▶ **What needs to be done**
The entries below hold a line with "For each pair" and a line with "Panel set 1: First". Return those lines and all that lie between them, exactly and only.
(Task inputs begins)
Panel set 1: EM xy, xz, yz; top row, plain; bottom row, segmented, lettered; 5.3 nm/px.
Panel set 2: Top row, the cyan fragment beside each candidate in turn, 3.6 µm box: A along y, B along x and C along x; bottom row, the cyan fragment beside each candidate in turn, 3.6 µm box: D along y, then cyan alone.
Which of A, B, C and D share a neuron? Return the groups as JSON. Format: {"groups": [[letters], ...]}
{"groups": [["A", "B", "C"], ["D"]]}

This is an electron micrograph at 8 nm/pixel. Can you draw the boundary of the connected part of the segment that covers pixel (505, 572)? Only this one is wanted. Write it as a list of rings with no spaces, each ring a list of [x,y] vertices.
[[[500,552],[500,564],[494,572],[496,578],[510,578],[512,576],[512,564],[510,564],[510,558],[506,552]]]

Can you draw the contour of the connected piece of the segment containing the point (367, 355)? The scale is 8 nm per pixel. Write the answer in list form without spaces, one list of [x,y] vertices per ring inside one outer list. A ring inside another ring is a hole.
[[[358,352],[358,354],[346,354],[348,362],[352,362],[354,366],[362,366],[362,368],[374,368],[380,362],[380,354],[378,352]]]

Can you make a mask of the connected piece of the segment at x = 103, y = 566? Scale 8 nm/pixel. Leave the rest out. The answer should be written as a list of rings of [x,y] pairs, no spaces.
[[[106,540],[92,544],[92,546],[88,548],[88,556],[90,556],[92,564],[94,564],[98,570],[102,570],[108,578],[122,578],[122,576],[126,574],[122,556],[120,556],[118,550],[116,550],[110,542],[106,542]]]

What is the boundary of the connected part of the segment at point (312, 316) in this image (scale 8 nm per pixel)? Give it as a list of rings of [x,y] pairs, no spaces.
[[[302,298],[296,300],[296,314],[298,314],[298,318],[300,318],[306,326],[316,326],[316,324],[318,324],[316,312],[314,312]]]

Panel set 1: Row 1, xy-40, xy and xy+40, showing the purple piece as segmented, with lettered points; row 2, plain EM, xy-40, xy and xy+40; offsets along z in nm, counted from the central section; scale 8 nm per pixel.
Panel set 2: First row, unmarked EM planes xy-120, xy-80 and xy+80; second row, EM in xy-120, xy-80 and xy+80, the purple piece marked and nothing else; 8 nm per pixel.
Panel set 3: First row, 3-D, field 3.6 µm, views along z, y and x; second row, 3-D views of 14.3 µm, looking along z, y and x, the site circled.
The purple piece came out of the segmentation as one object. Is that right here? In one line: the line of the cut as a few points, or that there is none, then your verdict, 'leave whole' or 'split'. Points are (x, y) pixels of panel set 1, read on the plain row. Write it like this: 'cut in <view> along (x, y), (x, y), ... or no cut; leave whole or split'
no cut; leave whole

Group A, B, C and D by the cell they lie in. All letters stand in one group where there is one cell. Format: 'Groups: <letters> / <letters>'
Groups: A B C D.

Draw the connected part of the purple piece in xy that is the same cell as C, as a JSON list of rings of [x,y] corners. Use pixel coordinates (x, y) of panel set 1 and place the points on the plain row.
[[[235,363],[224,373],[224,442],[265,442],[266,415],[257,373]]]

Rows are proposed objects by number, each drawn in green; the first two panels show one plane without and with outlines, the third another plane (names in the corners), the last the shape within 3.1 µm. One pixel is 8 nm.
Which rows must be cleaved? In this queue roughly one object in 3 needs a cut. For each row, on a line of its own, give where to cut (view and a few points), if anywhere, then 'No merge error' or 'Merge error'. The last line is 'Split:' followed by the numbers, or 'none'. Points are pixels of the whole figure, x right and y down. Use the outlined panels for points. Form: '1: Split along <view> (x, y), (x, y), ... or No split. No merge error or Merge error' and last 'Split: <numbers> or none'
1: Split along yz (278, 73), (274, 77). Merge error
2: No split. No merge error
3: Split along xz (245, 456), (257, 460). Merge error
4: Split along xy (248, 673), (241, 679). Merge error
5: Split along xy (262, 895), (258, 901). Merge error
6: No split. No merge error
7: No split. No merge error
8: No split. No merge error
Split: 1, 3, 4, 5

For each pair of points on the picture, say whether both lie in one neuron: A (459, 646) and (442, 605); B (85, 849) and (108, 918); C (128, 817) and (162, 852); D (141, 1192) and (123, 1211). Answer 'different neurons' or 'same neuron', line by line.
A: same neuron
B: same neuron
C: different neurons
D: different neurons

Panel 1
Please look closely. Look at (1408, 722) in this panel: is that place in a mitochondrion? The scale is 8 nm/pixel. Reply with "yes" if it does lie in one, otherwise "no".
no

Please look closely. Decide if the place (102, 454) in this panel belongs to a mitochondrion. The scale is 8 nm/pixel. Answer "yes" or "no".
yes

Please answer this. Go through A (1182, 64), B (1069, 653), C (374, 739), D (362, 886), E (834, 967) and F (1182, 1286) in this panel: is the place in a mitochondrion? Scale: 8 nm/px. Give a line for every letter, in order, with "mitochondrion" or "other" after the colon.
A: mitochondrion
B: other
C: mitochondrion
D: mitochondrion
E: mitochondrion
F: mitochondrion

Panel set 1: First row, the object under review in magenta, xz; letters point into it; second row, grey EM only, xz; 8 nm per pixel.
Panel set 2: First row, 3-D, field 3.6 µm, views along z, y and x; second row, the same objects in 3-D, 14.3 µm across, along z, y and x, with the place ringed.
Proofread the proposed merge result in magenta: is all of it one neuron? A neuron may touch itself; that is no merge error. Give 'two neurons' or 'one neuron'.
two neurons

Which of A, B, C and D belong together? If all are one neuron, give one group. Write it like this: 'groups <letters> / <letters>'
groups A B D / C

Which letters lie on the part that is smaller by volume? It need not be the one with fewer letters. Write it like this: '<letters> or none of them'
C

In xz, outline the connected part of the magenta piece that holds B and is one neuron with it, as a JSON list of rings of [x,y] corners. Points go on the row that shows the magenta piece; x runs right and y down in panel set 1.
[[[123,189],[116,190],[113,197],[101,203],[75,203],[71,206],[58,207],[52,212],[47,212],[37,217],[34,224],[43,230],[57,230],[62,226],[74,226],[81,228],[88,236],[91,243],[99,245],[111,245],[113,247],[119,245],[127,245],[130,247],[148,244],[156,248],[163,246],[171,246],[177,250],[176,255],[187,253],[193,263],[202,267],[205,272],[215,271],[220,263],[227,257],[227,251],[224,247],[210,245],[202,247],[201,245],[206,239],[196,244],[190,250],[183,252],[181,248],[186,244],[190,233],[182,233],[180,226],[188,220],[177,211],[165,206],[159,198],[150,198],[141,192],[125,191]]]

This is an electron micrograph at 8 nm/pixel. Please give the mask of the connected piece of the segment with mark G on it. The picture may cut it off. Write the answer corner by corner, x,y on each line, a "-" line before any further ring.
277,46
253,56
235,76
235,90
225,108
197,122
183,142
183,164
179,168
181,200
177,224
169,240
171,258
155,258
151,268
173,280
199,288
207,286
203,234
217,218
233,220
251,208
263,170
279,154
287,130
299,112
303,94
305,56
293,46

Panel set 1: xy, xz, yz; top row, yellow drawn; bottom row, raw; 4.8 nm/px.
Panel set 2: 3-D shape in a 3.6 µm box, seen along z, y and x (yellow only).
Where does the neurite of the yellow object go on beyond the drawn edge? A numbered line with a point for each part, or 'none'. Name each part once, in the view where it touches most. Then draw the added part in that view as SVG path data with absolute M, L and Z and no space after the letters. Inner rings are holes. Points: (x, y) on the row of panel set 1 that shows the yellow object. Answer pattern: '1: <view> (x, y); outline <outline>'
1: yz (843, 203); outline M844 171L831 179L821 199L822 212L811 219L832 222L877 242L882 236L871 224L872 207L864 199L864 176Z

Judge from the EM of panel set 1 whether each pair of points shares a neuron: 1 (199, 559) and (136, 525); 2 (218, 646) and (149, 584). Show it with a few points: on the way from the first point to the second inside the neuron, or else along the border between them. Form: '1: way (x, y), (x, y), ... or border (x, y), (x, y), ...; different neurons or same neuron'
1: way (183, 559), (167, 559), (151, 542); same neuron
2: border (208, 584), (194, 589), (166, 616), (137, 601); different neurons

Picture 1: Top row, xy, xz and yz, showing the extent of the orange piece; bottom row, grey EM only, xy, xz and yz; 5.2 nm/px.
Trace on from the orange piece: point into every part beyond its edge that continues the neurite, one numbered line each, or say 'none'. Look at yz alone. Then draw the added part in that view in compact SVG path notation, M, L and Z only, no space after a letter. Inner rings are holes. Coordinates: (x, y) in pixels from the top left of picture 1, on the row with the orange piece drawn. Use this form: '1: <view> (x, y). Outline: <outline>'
(Task inputs ends)
▶ **Solution**
For each pair of points on the picture, say whether both lie in one neuron: A (459, 646) and (442, 605); B (85, 849) and (108, 918); C (128, 817) and (162, 852); D (141, 1192) and (123, 1211). Answer 'different neurons' or 'same neuron', line by line.
A: same neuron
B: same neuron
C: different neurons
D: different neurons

Panel 1
Please look closely. Look at (1408, 722) in this panel: is that place in a mitochondrion? The scale is 8 nm/pixel. Reply with "yes" if it does lie in one, otherwise "no".
no

Please look closely. Decide if the place (102, 454) in this panel belongs to a mitochondrion. The scale is 8 nm/pixel. Answer "yes" or "no".
yes

Please answer this. Go through A (1182, 64), B (1069, 653), C (374, 739), D (362, 886), E (834, 967) and F (1182, 1286) in this panel: is the place in a mitochondrion? Scale: 8 nm/px. Give a line for every letter, in order, with "mitochondrion" or "other" after the colon.
A: mitochondrion
B: other
C: mitochondrion
D: mitochondrion
E: mitochondrion
F: mitochondrion

Panel set 1: First row, the object under review in magenta, xz; letters point into it; second row, grey EM only, xz; 8 nm per pixel.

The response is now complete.